🎧 KokoClone

import gradio as gr
from core.cloner import KokoClone

# 1. Initialize the cloner globally so models load only once when the server starts
print("Loading KokoClone models for the Web UI...")
cloner = KokoClone()

def clone_voice(text, lang, ref_audio_path):
    """Gradio prediction function."""
    if not text or not text.strip():
        raise gr.Error("Please enter some text.")
    if not ref_audio_path:
        raise gr.Error("Please upload or record a reference audio file.")
    
    output_file = "gradio_output.wav"
    
    try:
        # Call the core engine
        cloner.generate(
            text=text,
            lang=lang,
            reference_audio=ref_audio_path,
            output_path=output_file
        )
        return output_file
    except Exception as e:
        raise gr.Error(f"An error occurred during generation: {str(e)}")
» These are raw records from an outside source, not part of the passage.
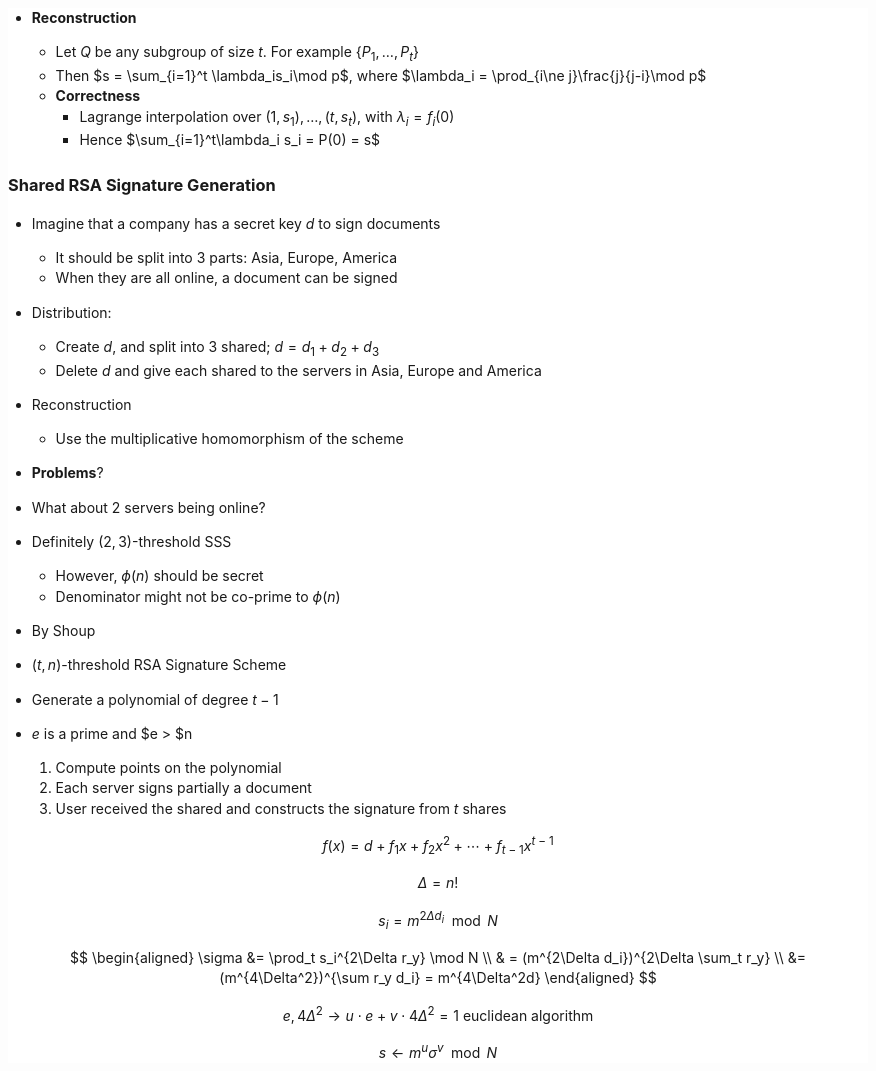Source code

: - **Reconstruction**

  - Let $Q$ be any subgroup of size $t$. For example $\{P_1, \dotsc, P_t\}$
  - Then $s = \sum_{i=1}^t \lambda_is_i\mod p$, where $\lambda_i = \prod_{i\ne j}\frac{j}{j-i}\mod p$
  - **Correctness**
    - Lagrange interpolation over $(1, s_1),\dotsc,(t,s_t)$, with $\lambda_i=f_i(0)$
    - Hence $\sum_{i=1}^t\lambda_i s_i = P(0) = s$

  

### Shared RSA Signature Generation

- Imagine that a company has a secret key $d$ to sign documents
  - It should be split into 3 parts: Asia, Europe, America
  - When they are all online, a document can be signed
- Distribution:
  - Create $d$, and split into 3 shared; $d = d_1 + d_2 + d_3$
  - Delete $d$ and give each shared to the servers in Asia, Europe and America
- Reconstruction
  - Use the multiplicative homomorphism of the scheme
- **Problems**?

- What about 2 servers being online?
- Definitely $(2,3)$-threshold SSS
  - However, $\phi(n)$ should be secret
  - Denominator might not be co-prime to $\phi(n)$

- By Shoup
- $(t,n)$-threshold RSA Signature Scheme
- Generate a polynomial of degree $t-1$
- $e$ is a prime and $e > $n
  1. Compute points on the polynomial
  2. Each server signs partially a document
  3. User received the shared and constructs the signature from $t$ shares

$$
f(x) = d + f_1x + f_2x^2 + \dotsb + f_{t-1}x^{t-1}
$$

$$
\Delta = n!
$$

$$
s_i = m^{2\Delta d_i} \mod N
$$

$$
\begin{aligned}
\sigma &= \prod_t s_i^{2\Delta r_y} \mod N \\
& = (m^{2\Delta d_i})^{2\Delta \sum_t r_y} \\
&= (m^{4\Delta^2})^{\sum r_y d_i} = m^{4\Delta^2d}
\end{aligned}
$$

$$
e, 4\Delta^2 \rightarrow u \cdot e + v\cdot 4\Delta ^2 = 1 \text{ euclidean algorithm}
$$


$$
s \leftarrow m^u\sigma^v \mod N
$$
# 2. Build the Gradio UI using Blocks
with gr.Blocks() as demo:
    # Using gr.HTML for the header ensures CSS styles like text-align are respected
    gr.HTML("""
        <div style="text-align: center; margin-bottom: 20px;">
            <h1 style="margin: 0;">🎧 KokoClone</h1>
            <p style="margin: 10px 0; color: #666;">
                Voice Cloning, Now Inside Kokoro.<br>
                Generate natural multilingual speech and clone any target voice with ease.<br>
                <i>Built on Kokoro TTS.</i>
            </p>
        </div>
    """)
    
    with gr.Row():
        # LEFT COLUMN: Inputs
        with gr.Column(scale=1):
            text_input = gr.Textbox(
                label="1. Text to Synthesize", 
                lines=4, 
                placeholder="Enter the text you want spoken..."
            )
            
            lang_input = gr.Dropdown(
                label="2. Language",
                choices=[
                    ("English", "en"), 
                    ("Hindi", "hi"), 
                    ("French", "fr"), 
                    ("Japanese", "ja"), 
                    ("Chinese", "zh"), 
                    ("Italian", "it"), 
                    ("Spanish", "es"), 
                    ("Portuguese", "pt")
                ],
                value="en"
            )
            
            # Using type="filepath" passes the temp file path directly to our cloner
            ref_audio_input = gr.Audio(
                label="3. Reference Voice (Upload or Record)", 
                type="filepath" 
            )
            
            submit_btn = gr.Button("🚀 Generate Clone", variant="primary")
            
        # RIGHT COLUMN: Outputs and Instructions
        with gr.Column(scale=1):
            output_audio = gr.Audio(
                label="Generated Cloned Audio", 
                interactive=False, 
                autoplay=False
            )
            
            gr.Markdown(
                """
                <br>
                
                ### 💡 Tips for Best Results:
                * **Clean Audio:** Use a reference audio clip without background noise or music.
                * **Length:** A reference clip of 3 to 10 seconds is usually the sweet spot.
                * **Language Match:** Make sure the selected language matches the text you typed!
                * **First Run:** The very first generation might take a few extra seconds while the models allocate memory.
                """
            )

    # 3. Wire the button to the function
    submit_btn.click(
        fn=clone_voice,
        inputs=[text_input, lang_input, ref_audio_input],
        outputs=output_audio
    )

# 4. Launch the app
if __name__ == "__main__":
    demo.launch()